Liu made the remarks in an article published Monday evening after the CBRC started its annual work conference on the same day.
However, commercial banks have started their annual sprint to lend as much as possible in January while the central bank is gearing up to keep the lending pace steady and controllable.
In the first 10 days of January, four leading state-owned commercial banks - the Industrial and Commercial Bank, Agricultural Bank of China, Bank of China, and China Construction Bank - have lent nearly 240 billion yuan ($36.39 billion), according to the Beijing-based Century Weekly magazine.
That sum would indicate that lending will probably reach 1.5 trillion yuan in the first month of 2011, it cited a bank executive as saying.
A source told China Daily that the People's Bank of China, the nation's central bank, has asked the banks to limit their annual credit blowout in January to 1.2 trillion yuan and that the differentiated reserve-requirement ratio might be further raised to ensure that limit.
The source said the overall credit target in 2011 will be 7.5 trillion yuan. Unlike in previous years, the target includes lending outside the balance sheet of banks, and will be kept internally instead of being published.
In 2010, the banks lent as much as 1.39 trillion yuan in the first month, after loans hit a record high of 1.6 trillion one year earlier.
"This year's new yuan lending will certainly shrink compared with last year, as the government tries to tighten liquidity and curb inflation, but the loans won't drop as much as 10 percent," said Dong Xi'an, chief economist with Industrial Securities.
Local media have reported that the government won't publish a specific limit for the new yuan lending in 2011, as it often did in previous years. Instead, it will set an internal target of about 7 trillion yuan and try to be more pertinent and flexible in its regulatory measures, China Business Journal reported.
To strengthen control over banks' monthly credit, the country's central bank will check credit and capital levels of commercial banks monthly, and raise the reserve requirements of individual lenders if their capital-adequacy ratios cannot meet government targets, according to the China Securities Journal.
An increased rate of M2, the broad measure of money supply that includes cash and all types of deposits, might become the central bank's only published regulatory target. It rose by 19.7 percent over the previous year by the end of 2010, the central bank said on Jan 11. Dong said the target for this year will be around 16 percent.
China has been facing the problem of excessive liquidity since the government introduced stimulus measures worth $586 billion in late 2008 and adopted a monetary policy to propel an economy battered by the global financial crisis.
Increased capital inflows, as investors sought a safe haven in China, could also have contributed to the problem, said analysts.
In November, China's consumer inflation jumped to 5.1 percent, the fastest clip in more than two years, stoking fears of accelerated inflation as a result of excessive liquidity.

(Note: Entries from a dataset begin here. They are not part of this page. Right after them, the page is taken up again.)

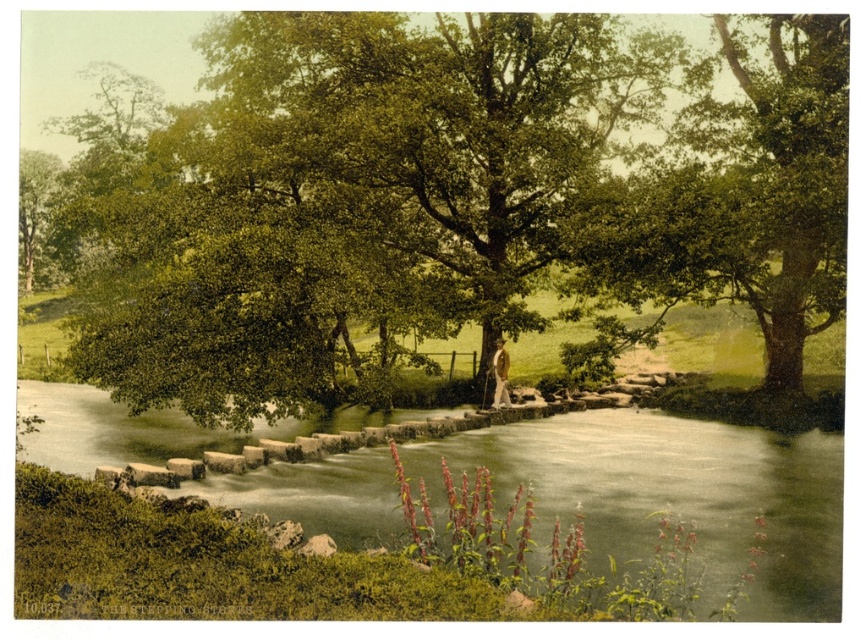
Question: Which point is closer to the camera taking this photo?

Choices:
 (A) (294, 138)
 (B) (705, 97)

Answer: (A)

Question: Does green leafy tree at center appear on the left side of smooth stone steps at center?

Choices:
 (A) no
 (B) yes

Answer: (B)

Question: Which of these objects is positioned closest to the green leafy tree at center?

Choices:
 (A) smooth stone steps at center
 (B) green leafy tree at upper right

Answer: (B)

Question: Observing the image, what is the correct spatial positioning of smooth stone steps at center in reference to green leafy tree at upper right?

Choices:
 (A) left
 (B) right

Answer: (A)

Question: Is the position of green leafy tree at center more distant than that of green leafy tree at upper right?

Choices:
 (A) no
 (B) yes

Answer: (B)

Question: Among these points, which one is nearest to the camera?

Choices:
 (A) (398, 140)
 (B) (786, 253)
 (C) (101, 428)

Answer: (A)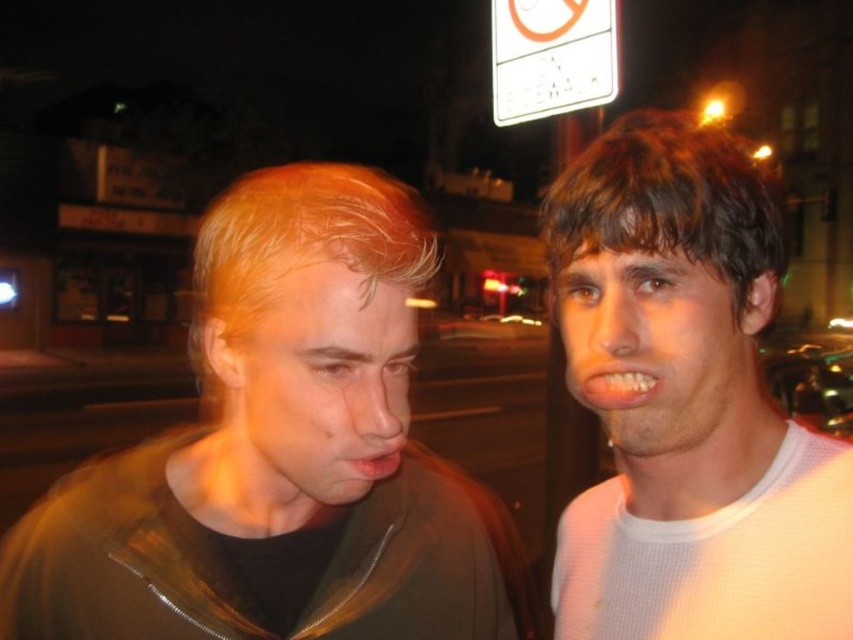
You are a photographer trying to capture a candid shot of the two people in the scene. You want to ensure that both the light brown hair at right and the white plastic sign at upper center are in focus. Given that your camera has a depth of field that can cover 6 feet, will both objects be in focus?

The light brown hair at right and the white plastic sign at upper center are 5.85 feet apart. Since the depth of field can cover 6 feet, both objects will be in focus.

You are a photographer trying to capture a candid shot of the two people in the scene. You notice the matte brown jacket at left and the white plastic sign at upper center. Which object is positioned higher in the frame?

The matte brown jacket at left is taller than the white plastic sign at upper center, so it is positioned higher in the frame.

You are a photographer trying to capture a candid shot of the two people in the scene. You notice the light brown hair at right and the white plastic sign at upper center. Which object is positioned closer to the left side of the frame?

The light brown hair at right is to the left of the white plastic sign at upper center, so the light brown hair at right is positioned closer to the left side of the frame.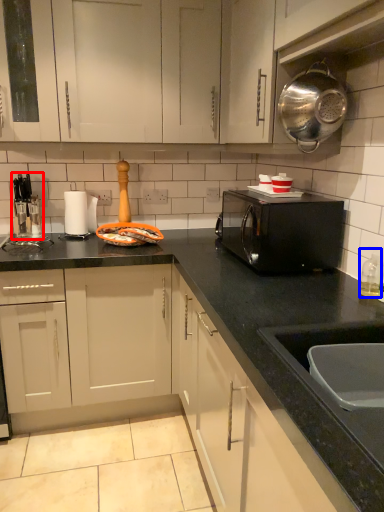
Question: Which object is closer to the camera taking this photo, appliance (highlighted by a red box) or bottle (highlighted by a blue box)?

Choices:
 (A) appliance
 (B) bottle

Answer: (B)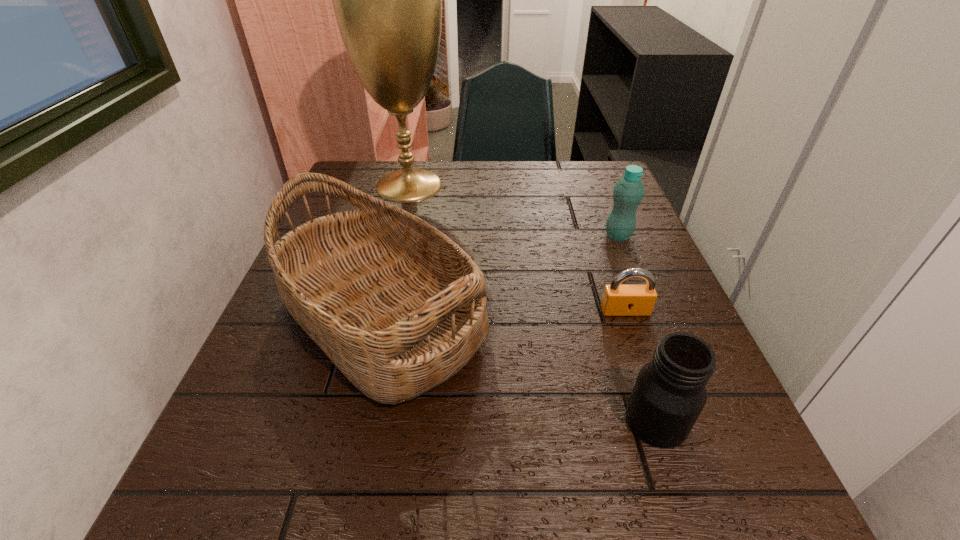
Find the location of a particular element. This screenshot has width=960, height=540. vacant area situated to unlock the shortest object from the front is located at coordinates (697, 517).

Where is `object at the far edge`? object at the far edge is located at coordinates (387, 0).

This screenshot has width=960, height=540. In order to click on trophy cup present at the left edge in this screenshot , I will do `click(387, 0)`.

The width and height of the screenshot is (960, 540). What are the coordinates of `basket at the left edge` in the screenshot? It's located at (399, 308).

I want to click on water bottle present at the right edge, so click(628, 192).

The height and width of the screenshot is (540, 960). I want to click on jar at the right edge, so click(669, 394).

The image size is (960, 540). I want to click on padlock that is at the right edge, so click(x=618, y=300).

This screenshot has width=960, height=540. I want to click on object located at the far left corner, so click(x=387, y=0).

This screenshot has height=540, width=960. In order to click on free spot at the far edge of the desktop in this screenshot , I will do `click(429, 171)`.

I want to click on free location at the near edge of the desktop, so click(x=445, y=497).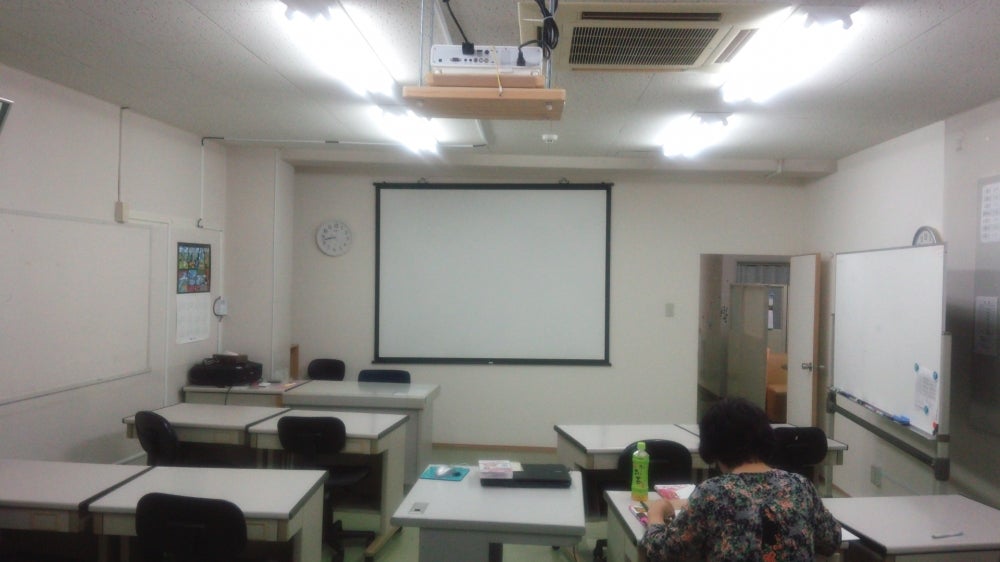
This screenshot has height=562, width=1000. I want to click on light 2, so click(x=312, y=31), click(x=342, y=30), click(x=355, y=71), click(x=339, y=60), click(x=362, y=63).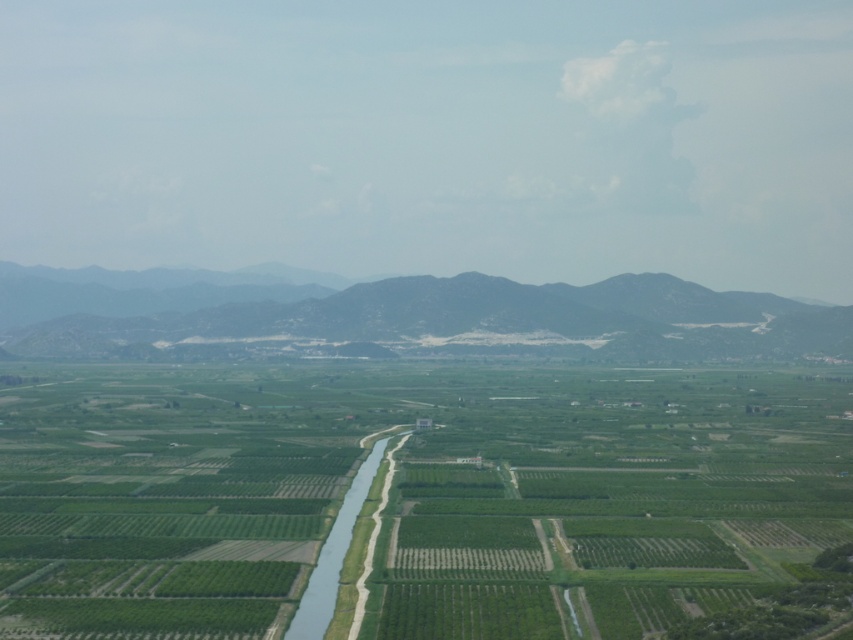
Is green grassy fields at center bigger than green grassy waterway at center?

Indeed, green grassy fields at center has a larger size compared to green grassy waterway at center.

Is the position of green grassy fields at center more distant than that of green grassy waterway at center?

No.

This screenshot has width=853, height=640. I want to click on green grassy fields at center, so click(412, 497).

Which of these two, green grassy fields at center or green textured mountain at center, stands taller?

green textured mountain at center

Is point (596, 580) more distant than point (102, 273)?

No, (596, 580) is in front of (102, 273).

Who is more forward, (801, 460) or (403, 332)?

Positioned in front is point (801, 460).

The width and height of the screenshot is (853, 640). Find the location of `green grassy fields at center`. green grassy fields at center is located at coordinates (412, 497).

Which is in front, point (428, 348) or point (334, 557)?

Point (334, 557)

Is green textured mountain at center taller than green grassy waterway at center?

Correct, green textured mountain at center is much taller as green grassy waterway at center.

Does point (587, 328) lie behind point (320, 556)?

Yes, it is behind point (320, 556).

Image resolution: width=853 pixels, height=640 pixels. Find the location of `green textured mountain at center`. green textured mountain at center is located at coordinates (408, 317).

In 2010, new yuan loans reached 7.95 trillion yuan, exceeding the government's target of 7.5 trillion yuan.
The country's foreign exchange reserves rose to a record $2.85 trillion by the end of last year, an 18.7 percent increase year-on-year, sparking concerns about the country's already excessive liquidity
Wang Tao, head of China economic research at UBS Securities, expects a further net issuance of central bank bills and more hikes to banks' reserve requirement ratios in 2011.
The People's Bank of China announced on Jan 14 that it will raise the reserve-requirement ratio for lenders for the fourth time in two months by 50 basis points by January 20.
That means the proportion of money banks must keep as reserves for the country's biggest banks will be at a record 19.5 percent after the move.
But Li Yining, a professor at Peking University, said on Saturday at the Annual Meeting of China's Economy that the current inflation is propelled mainly by rising costs, and a shrinking macroeconomic stance won't solve the problem effectively.
"China should tighten fiscal policy and loosen its monetary stance instead of doing the reverse. Otherwise, the economy will risk stagnating in 2011, with higher inflation, higher unemployment, and lower economic growth," said He Keng, deputy head of Financial and Economic Affairs Committee under the National People's Congress.
He said the government should let the commercial banks determine how much money they will lend, instead of setting a specific credit limit for them.